This is a guest post by Kimberly Chancellor and Heidi Vance, two Junior Fellow summer interns in the Preservation Research and Testing Division. Kimberly is a recent graduate from Texas A&M University where she earned her BS in Anthropology. Heidi is a current paper conservation graduate student at Northumbria University.
This summer we had the delight of working in the Preservation Research and Testing Division (PRTD) for ten weeks on their ongoing project: Assessing the Physical Condition of the National Book Collection. As you can read on the website link, this research is an assessment of a stratified representative sample of actual books held within United States research libraries. The project is looking for both visual observable trends in the data, as well as what the physical and chemical conditions of the same “identical” books really are. Our mentors, Fenella France and Andrew Forsberg, were the best we could have ever asked for. They were our teachers, guides, advocates, and have led by example through the whole process. Our contribution to the project was to analyze data collected from books at several participating institutions across the country to determine connections between visible and inherent traits of the paper in those books. The big picture is to compare books of the same title, edition, and publisher to see what traits impact paper deterioration the most over time. This is really exciting because if we can learn more about how this paper ages, preservation standards can be updated and collections can be better cared for!

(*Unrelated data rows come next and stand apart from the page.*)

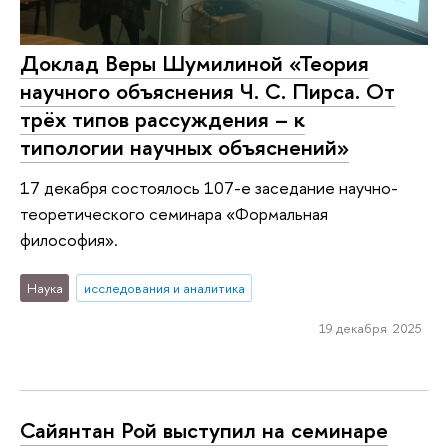
Доклад Веры Шумилиной «Теория
научного объяснения Ч. С. Пирса. От
трёх типов рассуждения – к
типологии научных объяснений»
17 декабря состоялось 107-е заседание научно-
теоретического семинара «Формальная
философия».
Наука
исследования и аналитика
19 декабря 2025
Сайянтан Рой выступил на семинаре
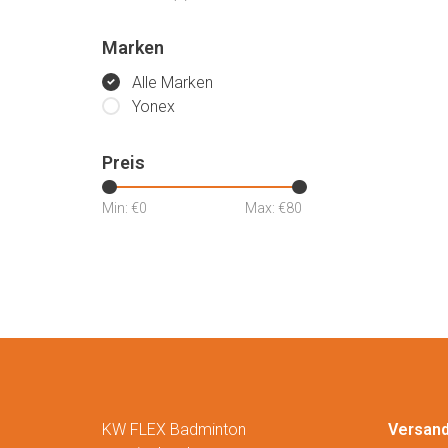
Marken
Alle Marken
Yonex
Preis
Min: €
0
Max: €
80
KW FLEX Badminton
Versan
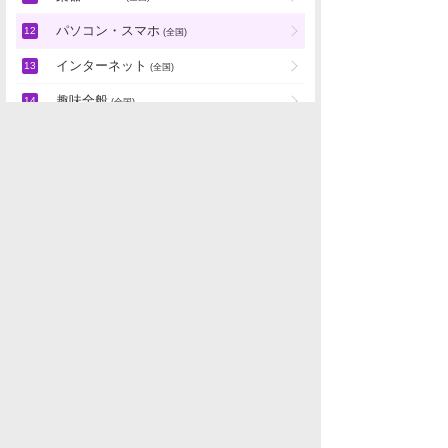
パソコン・スマホ
(全国)
インターネット
(全国)
趣味全般
(全国)
パチンコ店・ギャンブル
地域別雑談
「
マンガ・ゲーム・趣味」の新着スレ
データを取得できませんでした。
水商売男性
水商売女性
風俗関係
雑談関係
新着画像
ニュース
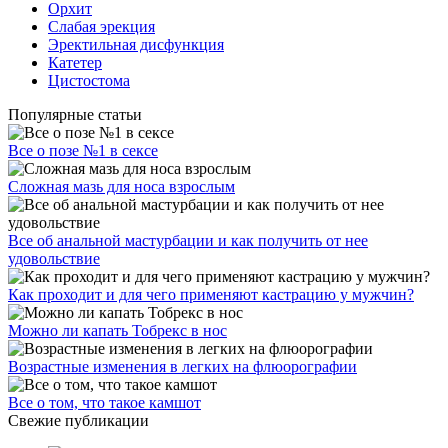
Орхит
Слабая эрекция
Эректильная дисфункция
Катетер
Цистостома
Популярные статьи
Все о позе №1 в сексе
Сложная мазь для носа взрослым
Все об анальной мастурбации и как получить от нее
удовольствие
Как проходит и для чего применяют кастрацию у мужчин?
Можно ли капать Тобрекс в нос
Возрастные изменения в легких на флюорографии
Все о том, что такое камшот
Свежие публикации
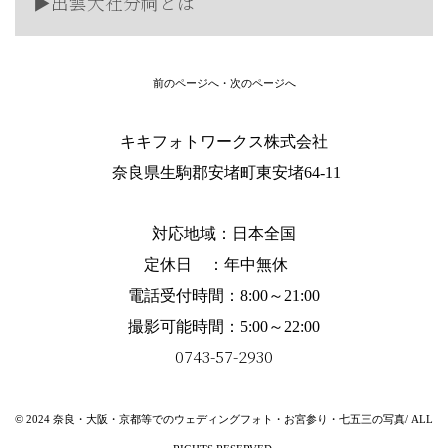
▶︎出雲大社分祠とは
前のページへ
・
次のページへ
キキフォトワークス株式会社
奈良県生駒郡安堵町東安堵64-11
対応地域：
日本全国
定休日 ：年中無休
電話受付時間：8:00～21:00
撮影可能時間：5:00～22:00
0743-57-2930
© 2024 奈良・大阪・京都等でのウェディングフォト・お宮参り・七五三の写真/ ALL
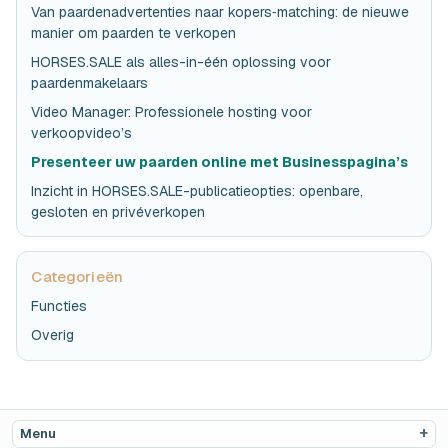
Van paardenadvertenties naar kopers‑matching: de nieuwe
manier om paarden te verkopen
HORSES.SALE als alles-in-één oplossing voor
paardenmakelaars
Video Manager: Professionele hosting voor
verkoopvideo’s
Presenteer uw paarden online met Businesspagina’s
Inzicht in HORSES.SALE-publicatieopties: openbare,
gesloten en privéverkopen
Categorieën
Functies
Overig
Menu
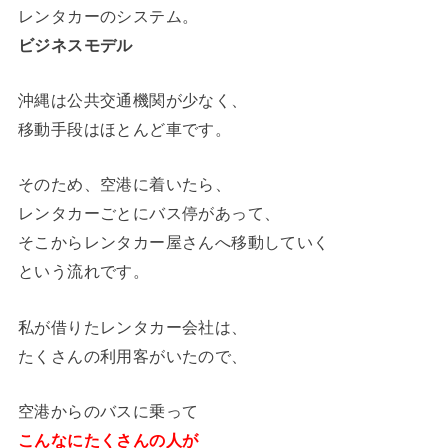
レンタカーのシステム。
ビジネスモデル
沖縄は公共交通機関が少なく、
移動手段はほとんど車です。
そのため、空港に着いたら、
レンタカーごとにバス停があって、
そこからレンタカー屋さんへ移動していく
という流れです。
私が借りたレンタカー会社は、
たくさんの利用客がいたので、
空港からのバスに乗って
こんなにたくさんの人が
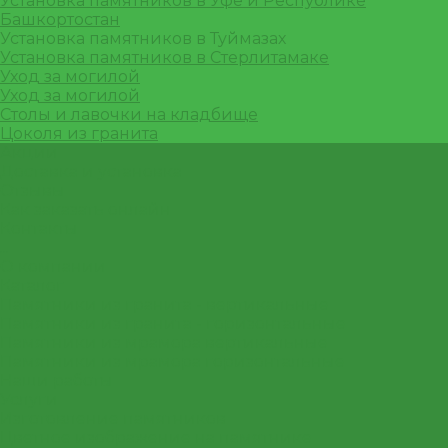
Установка памятников в Уфе и Республике
Башкортостан
Установка памятников в Туймазах
Установка памятников в Стерлитамаке
Уход за могилой
Уход за могилой
Столы и лавочки на кладбище
Цоколя из гранита
Акции
Доставка и установка
Отзывы
Как заказать онлайн
Контакты
...
О компании
Каталог
Памятники из гранита - вертикальные
Памятники из гранита - горизонтальные
Памятники из мрамора вертикальные
Памятники из мрамора горизонтальные
Наши работы
Услуги
Изготовление памятников
Цветное изображение на памятнике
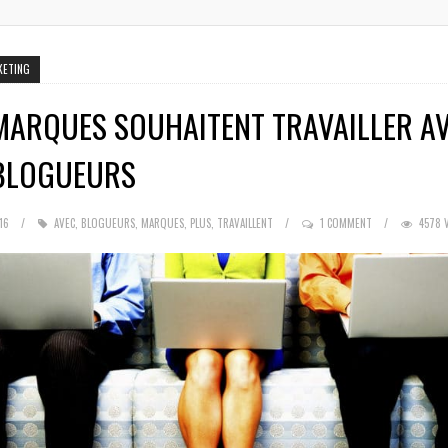
KETING
MARQUES SOUHAITENT TRAVAILLER A
 BLOGUEURS
16
AVEC
,
BLOGUEURS
,
MARQUES
,
PLUS
,
TRAVAILLENT
1 COMMENT
4578 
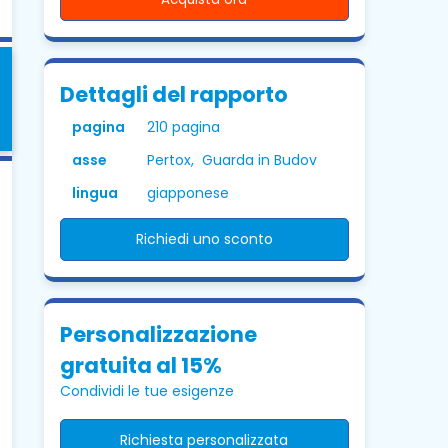
Dettagli del rapporto
pagina
210 pagina
asse
Pertox, Guarda in Budov
lingua
giapponese
Richiedi uno sconto
Personalizzazione
gratuita al 15%
Condividi le tue esigenze
Richiesta personalizzata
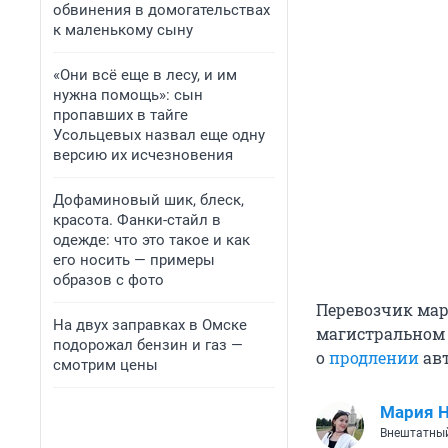
обвинения в домогательствах
к маленькому сыну
«Они всё еще в лесу, и им
нужна помощь»: сын
пропавших в тайге
Усольцевых назвал еще одну
версию их исчезновения
Дофаминовый шик, блеск,
красота. Фанки-стайл в
одежде: что это такое и как
его носить — примеры
образов с фото
Перевозчик мар
На двух заправках в Омске
магистральном м
подорожал бензин и газ —
о
продлении
авт
смотрим цены
Мария 
Внештатный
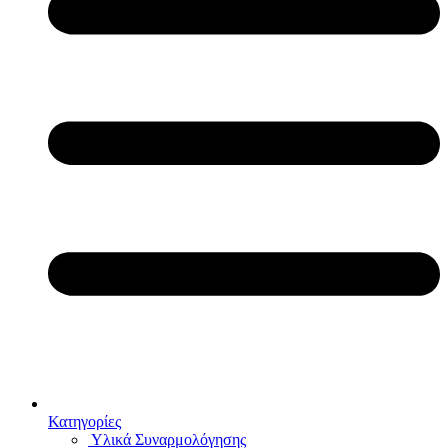
Κατηγορίες
Υλικά Συναρμολόγησης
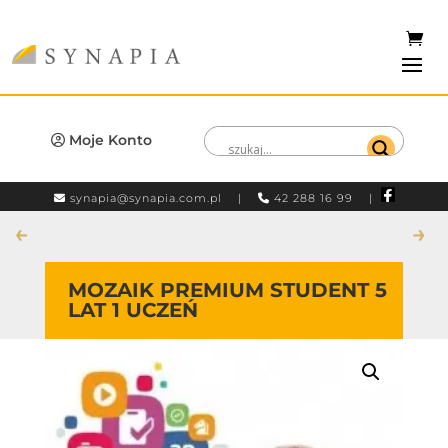
Moje Konto
synapia@synapia.com.pl
|
42 288 16 99 |
←
→
MOZAIK PREMIUM STUDENT 5
LAT 1 UCZEŃ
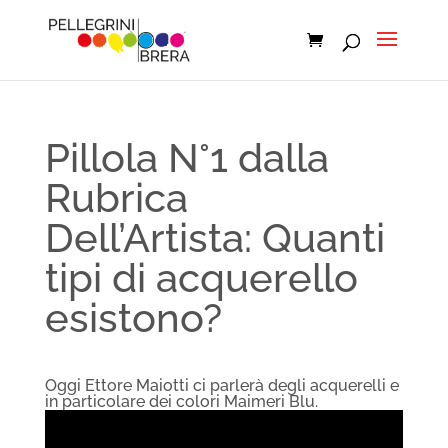
Pillola N°1 dalla
Rubrica
Dell’Artista: Quanti
tipi di acquerello
esistono?
Oggi Ettore Maiotti ci parlerà degli acquerelli e
in particolare dei colori Maimeri Blu.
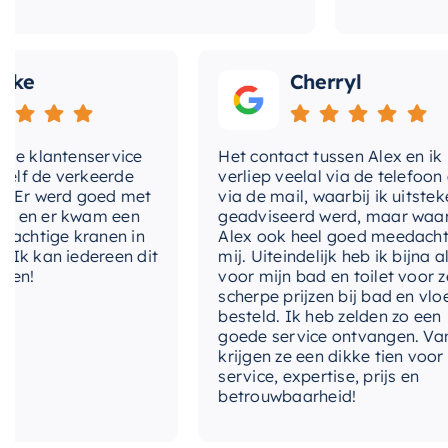
Cherryl
lantenservice
Het contact tussen Alex en ik
de verkeerde
verliep veelal via de telefoon en
 werd goed met
via de mail, waarbij ik uitstekend
 er kwam een
geadviseerd werd, maar waarbij
tige kranen in
Alex ook heel goed meedacht met
an iedereen dit
mij. Uiteindelijk heb ik bijna alles
voor mijn bad en toilet voor zeer
scherpe prijzen bij bad en vloer
besteld. Ik heb zelden zo een
goede service ontvangen. Van mij
krijgen ze een dikke tien voor
service, expertise, prijs en
betrouwbaarheid!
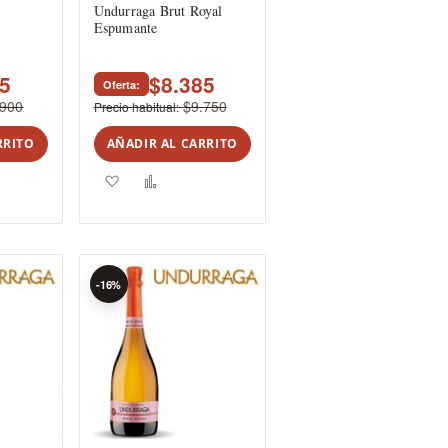
Undurraga Brut Royal
Espumante
25
$8.385
Oferta
.900
$9.750
Precio habitual
RRITO
AÑADIR AL CARRITO
r
Agregar
Añadir
a
para
rar
los
comparar
favoritos
-16%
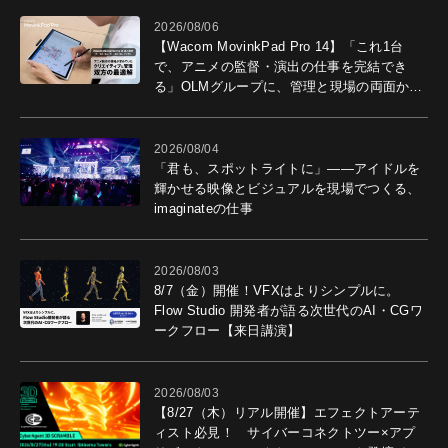
2026/08/06
【Wacom MovinkPad Pro 14】「これ1台
で、アニメの監督・演出の仕事を完結でき
る」OLMグループに、管理と現場の両面から
導入効果を聞いた
2026/08/04
「君も、スポットライトに」――アイドルを
輝かせる映像とビジュアルを現場でつくる、
imaginateの仕事
2026/08/03
8/7（金）開催！VFXはよりシンプルに。
Flow Studio 開発者が語る次世代のAI・CGワ
ークフロー【来日講演】
2026/08/03
【8/27（木）リアル開催】エフェクトアーテ
ィスト必見！ サイバーコネクトツー×アプ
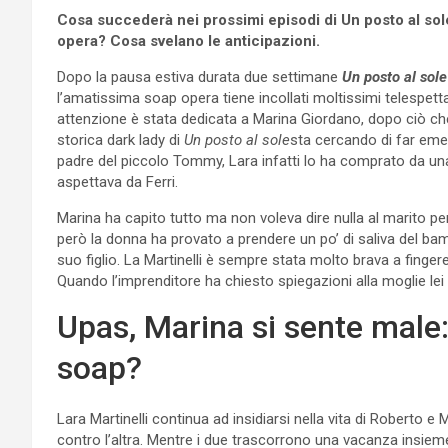
Cosa succederà nei prossimi episodi di Un posto al sol
opera? Cosa svelano le anticipazioni.
Dopo la pausa estiva durata due settimane
Un posto al sol
l’amatissima soap opera tiene incollati moltissimi telespetta
attenzione è stata dedicata a Marina Giordano, dopo ciò ch
storica dark lady di
Un posto al sole
sta cercando di far emerg
padre del piccolo Tommy, Lara infatti lo ha comprato da u
aspettava da Ferri.
Marina ha capito tutto ma non voleva dire nulla al marito 
però la donna ha provato a prendere un po’ di saliva del bam
suo figlio. La Martinelli è sempre stata molto brava a finger
Quando l’imprenditore ha chiesto spiegazioni alla moglie lei 
Upas, Marina si sente male:
soap?
Lara Martinelli continua ad insidiarsi nella vita di Roberto 
contro l’altra. Mentre i due trascorrono una vacanza insieme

So how exactly could we work on this while our internship has been entirely virtual? An incredible team of PRTD staff has been performing tests in a lab for two years for this project. The data collected to date from these tests had been compiled into a database, which we accessed remotely to work on this summer. We definitely ran across our fair share of technology issues in these ten weeks, as a lot of people have experienced over the past year, but we were ultimately able to determine connections between visible and inherent traits of the books.
Our first couple of weeks were spent learning more about the background and methodology behind the tests, as well as becoming well-versed in current preservation research and standards. Once we had a good introduction to what exactly we were working with, our mentors sent us photo-documentation for sets of books and the associated linked data to look at. Each set usually contained five or six “identical” books that we compared against each other. It was really amazing to see how the tests we had learned about allowed us to understand the condition of each book.
In total, we looked at 72 individual books across 16 titles. While this might seem like a lot, especially for our ten-week internship, keep in mind that this project spans roughly 2500 books. We did get to see some really interesting things in our relatively short time, such as books containing more than one paper type, different repair decisions made at each institution, the qualities preservation professionals typically look for, and the varying degrees of wear, tear, and staining that many public collection books eventually go through.
We both have learned so much from this internship. It’s one thing to learn about these techniques in undergraduate labs and a completely other thing to see their applications and usefulness in real-world settings, especially within the cultural heritage sector. This opportunity has also given us an increased appreciation and understanding for everything that goes into preservation research. While we both already respected the critical role of collections care, we can see more of how an interdisciplinary team approach is essential to keep collections in the best condition possible, and to ensure the survival of cultural heritage materials for future generations. The Library of Congress has been an absolutely amazing place to work at and we cannot express how invaluable this internship has been to us.